Consequently, I’m remarkably naive – some may even say clueless – when it comes to flirting, dating and dealing with the opposite sex. I’m honest to the point of freaking people out and I am missing the “play it cool” gene. Mama has no game, kids.
“Why do you want to walk me to the restaurant? Do you think I can’t find it myself?”
“Why do you want my number? We just sat here and talked baseball. What, you want to call me later?”

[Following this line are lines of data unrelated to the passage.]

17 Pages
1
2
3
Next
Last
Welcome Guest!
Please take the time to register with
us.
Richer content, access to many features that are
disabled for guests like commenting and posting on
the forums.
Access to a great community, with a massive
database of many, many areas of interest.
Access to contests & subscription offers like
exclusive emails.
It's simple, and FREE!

When a guy chats me up I immediately look for the bucket of pig’s blood in the rafters and wonder, “Maybe he needs me to tutor him in French” or “Maybe this is a dare like in She’s All That” and then I remember I GRADUATED FROM HIGH SCHOOL ALREADY and my life is not a Freddie Prinze Jr movie. It may seem like I’m remarkably cynical, but I’m actually insanely trusting to the point where I get hurt repeatedly. At the very least, I’m always shocked when someone behaves in a less-than-honorable way. And I definitely don’t get how someone could be so mean to another person after declarations of love and the desire to share a life together.
I’m not really sure where I’m going with all of this. It’s just been a weird month or so of extremes among my friends and family: beautiful weddings and joyful pregnancy announcements or horrible heart-wrenching break ups. It has all made me reflect on relationships and love and all the stuff we go through. It’s a miracle anyone ever gets together, really.